Generally, Canadian income
received by a non-resident is subject to Part XIII tax
or Part I tax. If the income you receive is:
- subject to
Part XIII tax,
you do not file a Canadian tax return, except in two situations
when you can
elect to file
a tax return;
- subject to
Part I tax,
you may have to file an tax return.
Part
XIII tax
Part XIII tax is deducted from the
types of income
listed below. To make sure the correct amount is deducted,
it's important to tell Canadian payers:
- that you're a non-resident of
Canada for tax purposes;
- your country of residence.
The most common types of Canadian income subject to
Part XIII tax are:
- dividends;
- rental and royalty payments;
- pension payments;
- Old Age Security pension;
- Canada Pension Plan and
Quebec Pension Plan benefits;
- retiring allowances;
- registered retirement savings
plan payments;
- registered retirement income
fund payments;
- annuity payments;
- management fees.
Note
The interest that you receive or that is credited to you is exempt
from Canadian withholding tax if the payer is unrelated (arm’s
length) to you. For more information, see our
Non-resident tax calculator
or contact the
International Tax Services Office.
If you receive Canadian income
that is subject to Part XIII tax:
- Canadian payers, including
financial institutions, must deduct Part XIII tax when the
income is paid or credited to you.
- The Part XIII tax deducted is
your final tax obligation to Canada on this income (if the
correct amount is deducted).
- Part XIII tax is not
refundable. Therefore, do not file a tax return to report the
income, except in two situations when you can
elect to file
a Canadian tax return.
- The usual Part XIII tax rate
is 25% (unless a
tax treaty
between Canada and your home country reduces the rate).
If you think an incorrect
amount of Part XIII tax was deducted from your income,
contact the
International Tax Services Office.
For more information, see
IC77-16, Non-Resident Income Tax.
Part I
tax
The payer usually deducts Part I
tax from the
types of income
listed below.

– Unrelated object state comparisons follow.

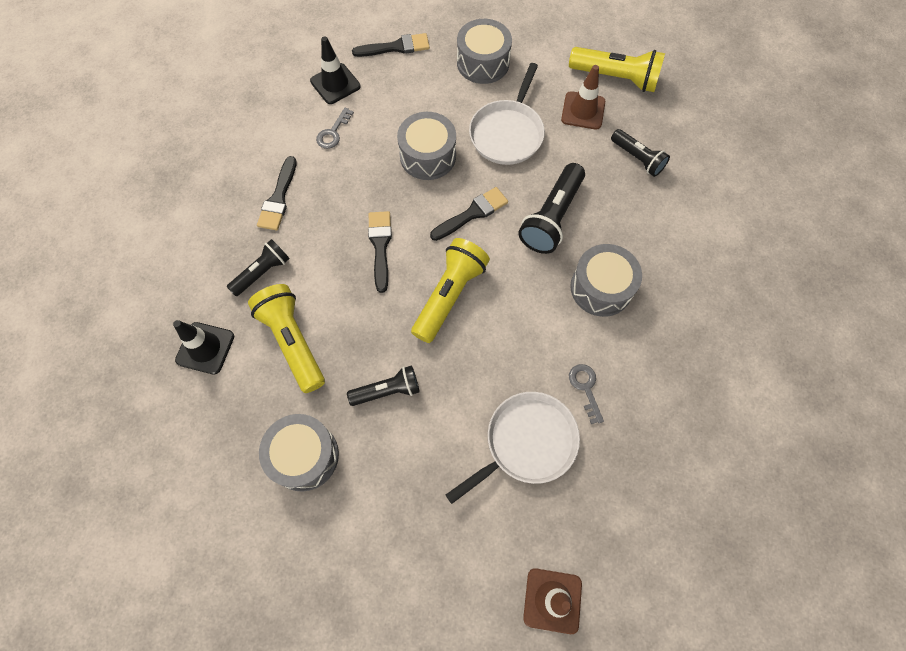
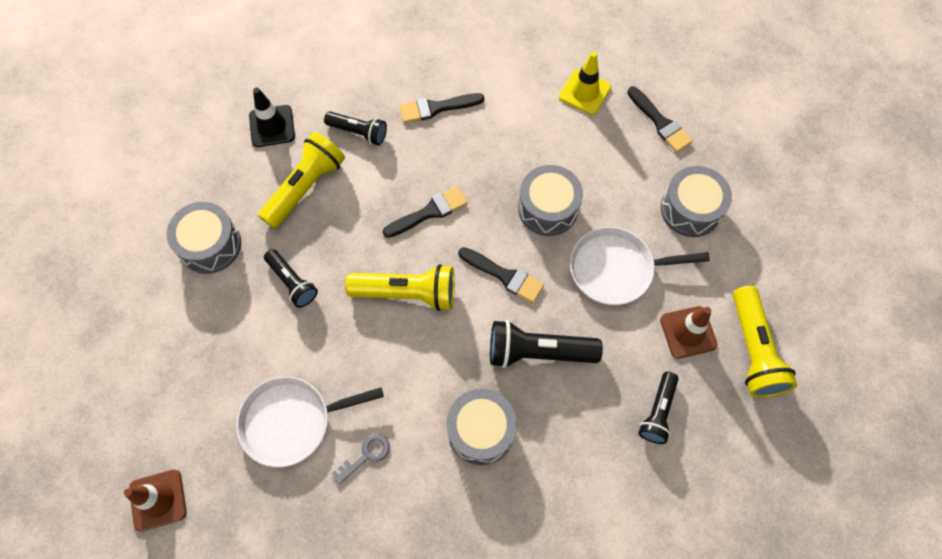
camera: 65 degrees right, 0 degrees up
black traffic cone [310,36,360,104] -> yellow traffic cone [559,52,611,115]
grey key [316,108,354,149] -> none
white pan [446,392,580,504] -> white pan turned 135 degrees clockwise [236,377,384,468]

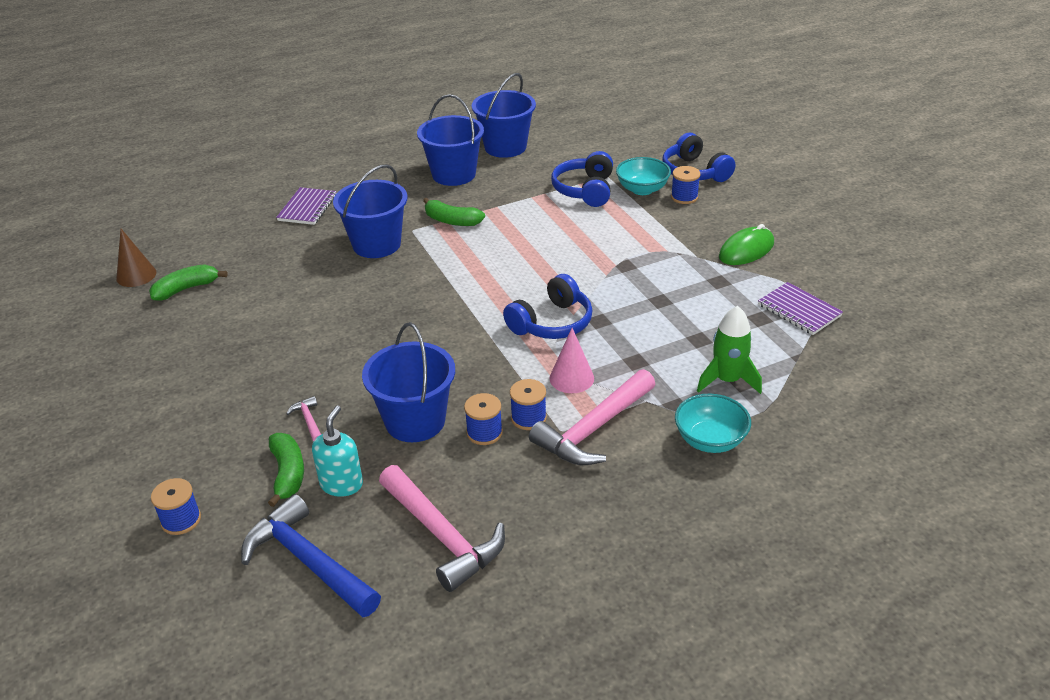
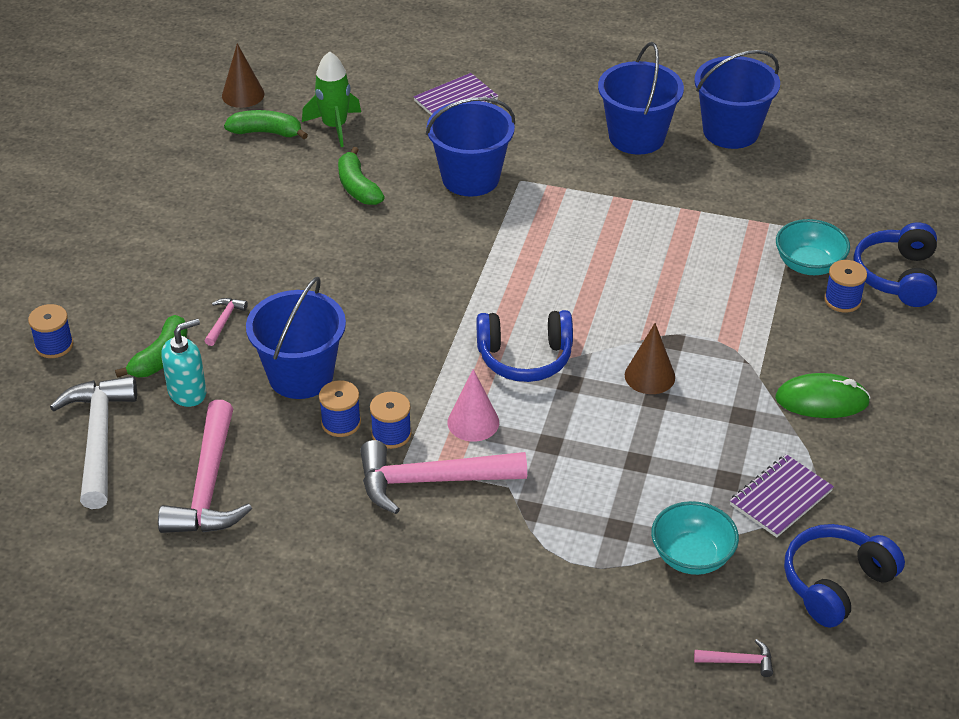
camera: 40 degrees right, 5 degrees up
blue hammer [241,494,381,618] -> white hammer [50,376,137,509]
green banana [423,198,485,226] -> green banana moved to [338,147,385,205]
blue headphones [551,151,613,207] -> blue headphones moved to [784,524,905,628]
turquoise bowl [675,394,751,453] -> turquoise bowl moved to [651,501,739,575]
green rocket [697,306,762,394] -> green rocket moved to [302,51,361,147]
purple notebook [758,282,843,335] -> purple notebook turned 45 degrees clockwise [730,454,834,537]
none -> brown cone [625,323,675,394]
none -> pink hammer [694,639,773,677]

However, if you carry on a business in Canada, or sell
or dispose of taxable Canadian property, you may have to pay an
amount on account of tax.
Even
if the payer deducts tax from your income or you pay an amount of
tax during the year, you may have to file a
Canadian income tax return to calculate your final tax obligation to
Canada on:
- income from employment in
Canada or from a business carried on in Canada;
- employment income from a
Canadian resident for your employment in another country if,
under the terms of a
tax treaty
between Canada and your country of residence, the income is
exempt from tax in your country of residence;
- certain income from
employment outside Canada, if you were a resident of Canada when
the duties were performed;
- taxable part of Canadian
scholarships, fellowships, bursaries, and research grants;
- taxable capital gains arising
from the
disposition of taxable Canadian property;
- income from
providing services in Canada
other than in the course of regular and continuous employment.
Disposing of taxable Canadian property
For the procedures you must follow
if you sell, transfer, or plan to sell or transfer taxable Canadian
property (such as real estate, business property, or unlisted shares
of a Canadian corporation), see
Disposing of or acquiring certain Canadian
property, or
IC72-17, Procedures Concerning the Disposition
of Taxable Canadian Property by Non-Residents of Canada-Section 116.
Electing to file
There are two situations in which
you can elect to file a Canadian income tax return
for income from which Part XIII tax was deducted:
- when you receive Canadian
rental income or timber royalties;
- when you receive certain
Canadian pension income.
If you elect to file a Canadian
income tax return, you may be able to claim a refund
for part or all of the Part XIII tax deducted.